Count occurrences and remove duplicates from a String

Question

So I am building a huffman tree and I am in need of taking a String as input, and then create 2 arrays containing each letter and the number of occurrences of that letter in the original string, like this:

String s = "mississippi"

Should result in:

char[] charArr = {'m','i', 's', 'p'};
int[] count = {1,4,4,2};

There are alot of question regarding this and alot of examples on how to solve this, especially here on stackoverflow but the only one that I managed to get working was this:

private void findOccurences(String s) {
        List<Character> original = new ArrayList<Character>(s.length());
        List<Character> duplicateRemoved;

        for (int i = 0; i < s.length(); i++) {
            original.add(s.charAt(i));
        }
        duplicateRemoved = new ArrayList<Character>(original);

        // Remove duplicates from second list.
        Set<Character> hs = new HashSet<Character>();
        hs.addAll(duplicateRemoved);
        duplicateRemoved.clear();
        duplicateRemoved.addAll(hs);

        charFreqs = new int[duplicateRemoved.size()];
        charArr = new char[duplicateRemoved.size()];

        for (int i = 0; i < charArr.length; i++) {
            char c = duplicateRemoved.get(i);
            int count = Collections.frequency(original, c);
            charArr[i] = c;
            charFreqs[i] = count;
        }
    }

But it feels very cumberstone and it also scrambles the order of the letters in the array. If I use this my resulting array is as follows:

char[] charArr = {'p','s', 'i', 'm'};

Are there any better way to do what I want?

Answer 1

String s = "Navnath Jadhav";
Function<Map<Character, Long>, Map<Character, Long>> filterDuplicates = (m) -> m.entrySet()
        .stream()
        .filter(e -> e.getValue() == 1)
        .collect(toMap(Map.Entry::getKey, Map.Entry::getValue, (e1, e2) -> e1, LinkedHashMap::new));

final Map<Character, Long> collect = s.chars().mapToObj(c -> (char) c).collect(
        collectingAndThen(
                groupingBy(c -> c, LinkedHashMap::new, counting()),
                filterDuplicates
        )
);

Using Java 8 :

1. chars() method of String returns us surrogate code point of each character in String

2. Using mapToObject map those code point to character c -> (char) c

3. using Collectors.groupingBy and Collectors.counting() we will calculate occurrences of each character in string

4. After counting occurrences we want to remove duplicate characters.collectingAndThen help us to do some computation on the final result, It accepts first parameter as Collector so we will provide groupingBy and second parameter as a Function which accepts result generated by groupingBy and returns new result

   Function<Map<Character, Long>, Map<Character, Long>> This function will drop characters which are duplicate and only allow character which has occurred only once filter(e -> e.getValue() == 1)

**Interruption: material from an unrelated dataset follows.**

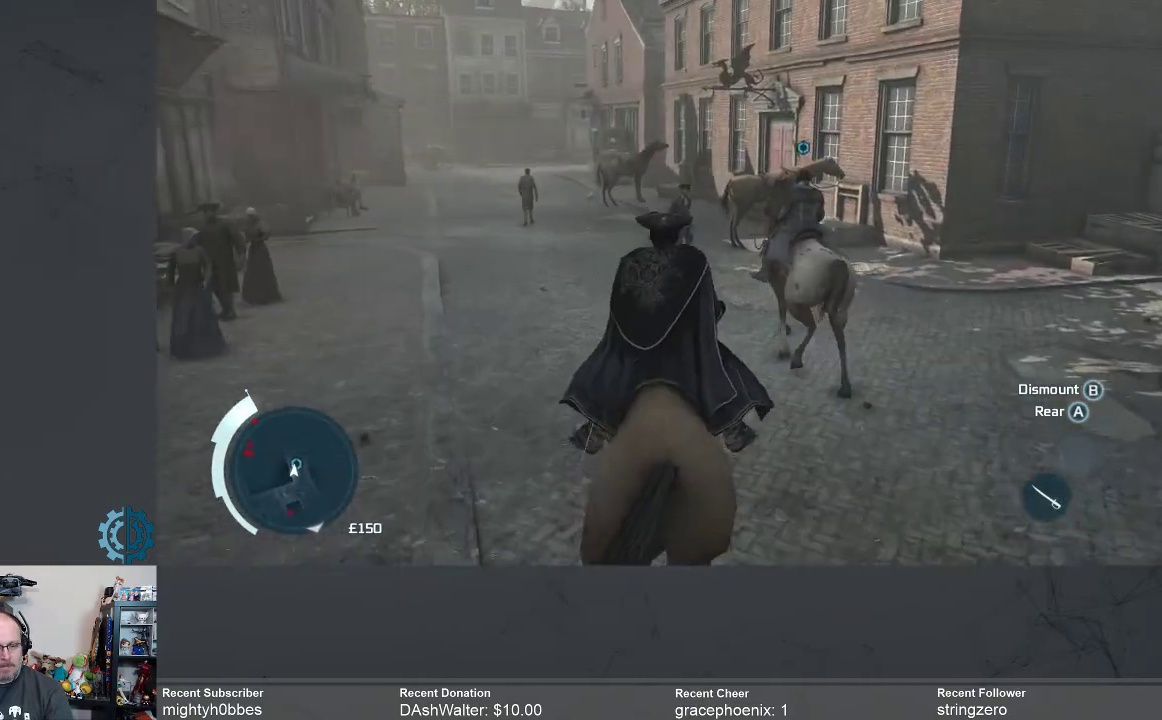
{"buttons": [], "left_stick": "up-left", "right_stick": "center", "events": [[67, "right_stick", "down"], [200, "right_stick", "center"], [233, "left_stick", "up-left"]]}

*If you don't want to preserve order of character then you can remove LinkedHashMap, So it will be like toMap(Map.Entry::getKey, Map.Entry::getValue) and groupingBy(c -> c, counting())

Demo

Answer 2

I will do it this way

String s = "mississippi";
List<String> original = Arrays.stream(s.split(""))
                     .collect(Collectors.toList());
List<String> duplicateRemoved = Arrays.stream(s.split(""))
                      .distinct()
                      .collect(Collectors.toList());
ArrayList<Integer> Occurrences = new ArrayList<>();
int counter = 1;

for (String aList : duplicateRemoved) {
    counter = (int) original.stream().filter(s1 -> s1.equals(aList)).count();
            Occurrences.add(counter);
        }
System.out.println(duplicateRemoved);
System.out.println(Occurrences);

and the output